Me aferré al marco de la puerta.
—¿Usted es la mamá de Mateo? —preguntó.
No pude responder. Asentí.
La niña miró la mochila y luego me miró a mí con esa expresión de quien lleva mucho tiempo preparándose para un momento y ahora que ha llegado no está segura de si está lista.
—Él me hizo prometer que la protegería —dijo, con la voz apenas por encima del susurro—. Hasta hoy.
—¿Cómo te llamas? —logré decir.
—Valentina. Soy de su salón. Yo estaba ahí cuando…
Se detuvo. Sus labios temblaron.
—Pasa —dije.
Valentina entró y se sentó en el borde del sofá con la mochila sobre las rodillas, con esa postura recta de los niños cuando están en un lugar que no conocen y se esfuerzan por comportarse bien. Yo me senté frente a ella y esperé, porque podía ver que necesitaba un momento para ordenar lo que había venido a decir.
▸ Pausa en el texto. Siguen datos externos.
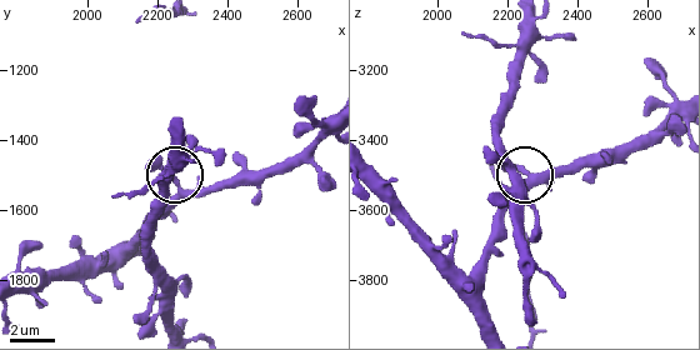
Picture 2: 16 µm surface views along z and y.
act=show view=3d um=6 at=(2290, 1560, 3500) why='closer look'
—El día que pasó —empezó finalmente—, en el recreo, Mateo me dijo que se sentía raro. No enfermo exactamente. Raro. Dijo que le dolía el pecho pero que no era un dolor fuerte, que era como una presión.
Mi corazón se detuvo un momento.
—¿Se lo dijo a algún adulto?
Valentina asintió despacio.
—Se lo dijo a la señora Ramos. Antes de que empezara el recreo. Yo estaba cerca y lo escuché.
—¿Qué le respondió?
La niña apretó un poco más la mochila.
—Le dijo que seguramente era por correr. Que tomara agua y saliera a jugar. —Hizo una pausa—. Mateo le dijo que su mamá le había dicho que si alguna vez sentía eso tenía que decírselo a un adulto de inmediato. Y la señora Ramos le dijo que su mamá exageraba, que los niños siempre tenían cosas raras y que no era para tanto.

El aire de la sala se volvió diferente. Más denso. Más quieto.